Of course, if you’re going to assume a do-or-die mentality, you better have a golf swing that enables you to “do” with some regularity. Enter swing instructor Kyle Morris of The Golf Room in Columbus, Ohio, who didn’t just give Thompson’s swing a tweak here and a tuck there since they began working together 15 months ago.
“It was more like reconstructive surgery,” said Morris, who became friends with Thompson when they competed on the Hooters Tour and Web.com Tour. “We put his left arm on his right arm and left leg on his right leg, and we put his shoulder where his head is and his head where his feet were. Somehow, we made a new golfer.”
Very nearly so. From a golfing standpoint, what Morris did change in Thompson was drastic. Best to let Morris explain:
“The shallowness of his shaft is probably 2-2½ feet different than what it was in 2017. He used to come down through his left forearm or even outside his left forearm and now he is on his right forearm. Whatever that distance is, 18 inches, 24 inches, for a tour player their swings don’t change that drastically, but he has completely overhauled his golf swing. The visual of where it was and where it is now is incredible. It doesn’t even look like the same person.”
With his revamped swing, Thompson is finding more fairways, which is kind of a big deal for a guy who ranks 141st in driving distance with an average of 287.4 yards. More pronounced was his increased percentage of greens in regulation. In 2017, Thompson ranked 140th on tour with a 63.69 average.

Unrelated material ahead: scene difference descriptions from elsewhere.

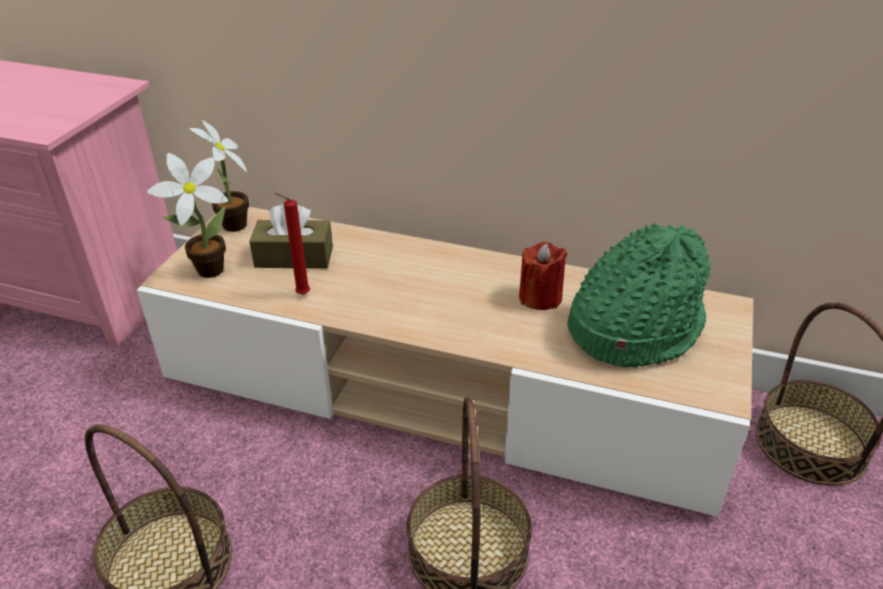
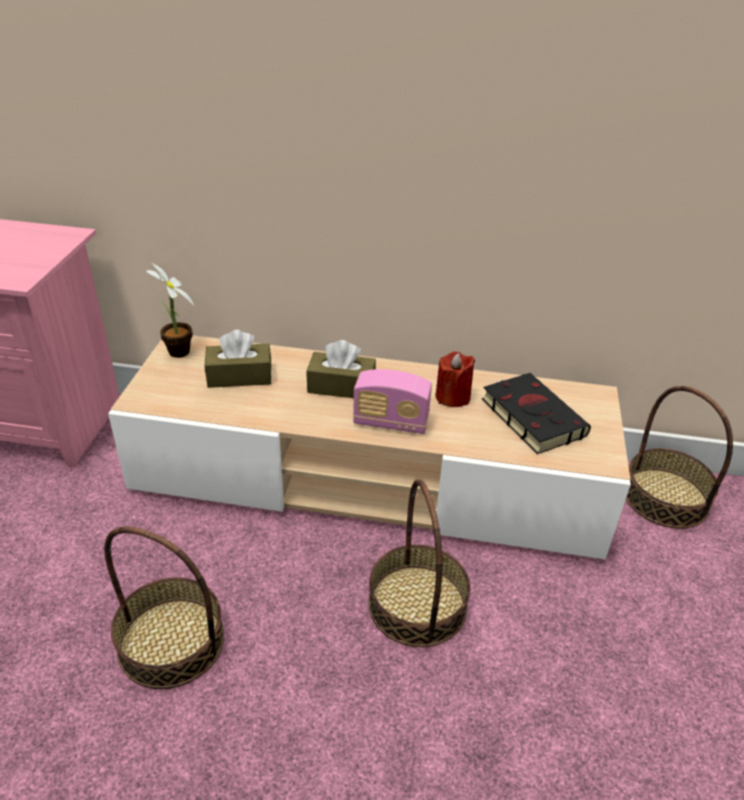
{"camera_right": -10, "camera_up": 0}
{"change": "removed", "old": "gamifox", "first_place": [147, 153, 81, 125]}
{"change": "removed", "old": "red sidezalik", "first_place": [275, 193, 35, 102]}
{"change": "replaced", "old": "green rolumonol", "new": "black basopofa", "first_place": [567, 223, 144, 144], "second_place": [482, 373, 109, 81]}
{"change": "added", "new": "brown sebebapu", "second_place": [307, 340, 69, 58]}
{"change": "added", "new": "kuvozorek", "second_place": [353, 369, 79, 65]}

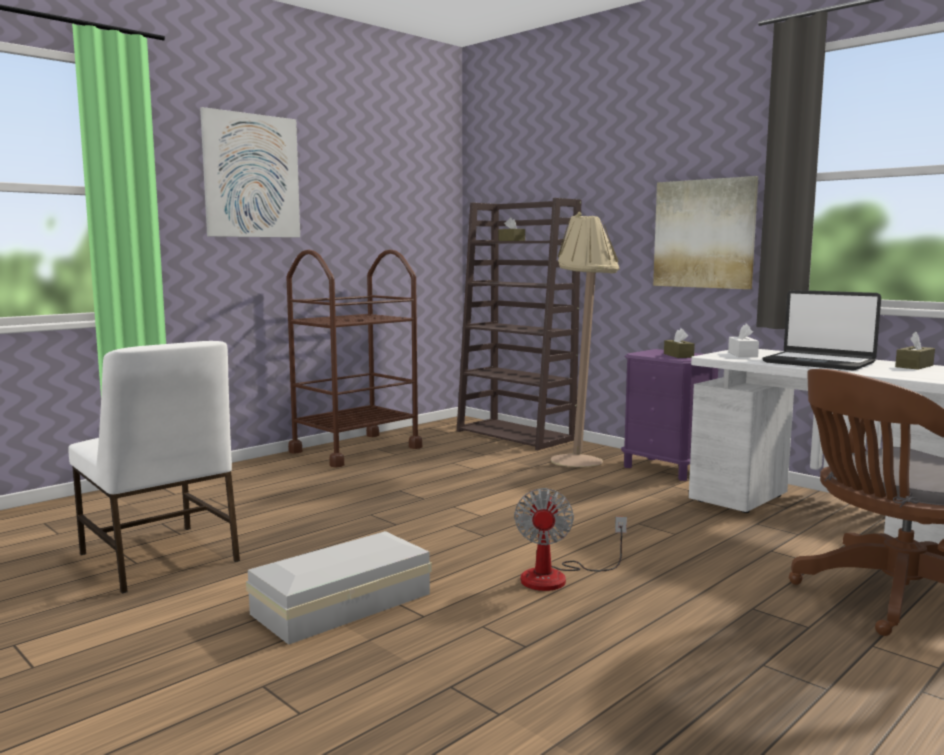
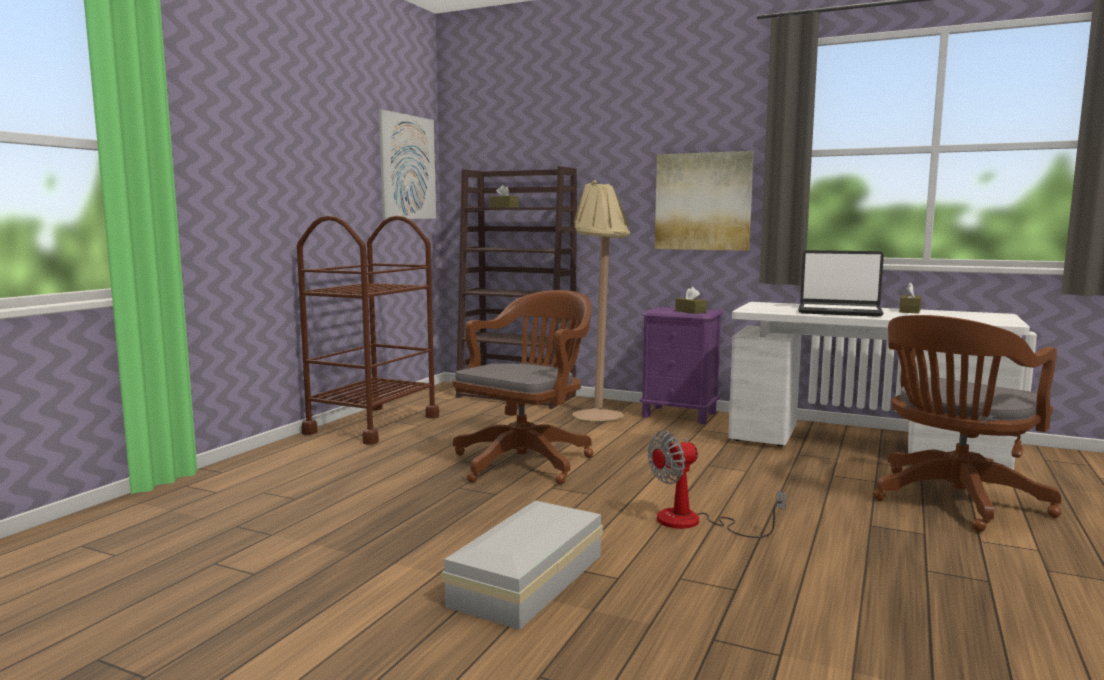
{"camera_right": -20, "camera_up": 0}
{"change": "removed", "old": "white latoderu", "first_place": [68, 341, 172, 253]}
{"change": "moved", "old": "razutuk", "first_place": [200, 107, 100, 130], "second_place": [379, 109, 57, 110]}
{"change": "turned", "old": "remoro", "first_place": [514, 488, 113, 103], "second_place": [647, 431, 139, 107], "degrees": 75}
{"change": "removed", "old": "white sebebapu", "first_place": [728, 324, 31, 33]}
{"change": "added", "new": "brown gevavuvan", "second_place": [453, 290, 140, 194]}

Last year he ranked 21st by hitting 70.11 percent. That jump didn’t translate into strokes gained/approach the green, where he ranked an abysmal 181st a year ago (-.423), but this season is a different story. He currently is 12th (.854), not only a product of ball-striking, Morris said, but also course management.
“The way he is playing overall is not surprising at all given how well he is hitting it and the confidence he has,” said Morris, who also has given Thompson other tools, namely day-to-day practice drills and “feedback drills,” which give Thompson the ability to self-correct any flaws that develop. “Right now, there are no holes in his game.”
When Thompson thinks back to his 2013 victory at PGA National, where he finished at nine-under 271 and beat Geoff Ogilvy by two strokes, what stands out is the quality of shots he hit down the stretch and his inability to take from that a modicum of confidence. “I guess I didn’t learn from it all what I could have learned because here I am still trying to figure it out,” he said. “I needed to tell myself more that I am a good player.”
Good, yes, but a player with flaws he knew he needed to repair. It has taken time, but Thompson owns a swing that repeats. And now he exudes confidence.
“I’m not quite there yet, but I am starting to understand what I need to do and how I need to adjust,” said the Georgia resident, who has moved up to 142nd in the world after beginning the year 317th. “It’s been hard because the feeling doesn’t always match up to what it looks like, and I still can feel myself fighting it now and then. But knowing all I have to do is make my move and the ball is going to go roughly where I’m looking … that’s what we’re all striving for is that swing we can rely on.
“I’m figuring it out and starting to play good golf, and I’m starting to believe that I can play good golf every day,” he added. “That’s how you stay out here, that’s how you succeed and that’s how you win.”
It’s also how you avoid those times of dire urgency. Unless, of course, you're into that sort of thing.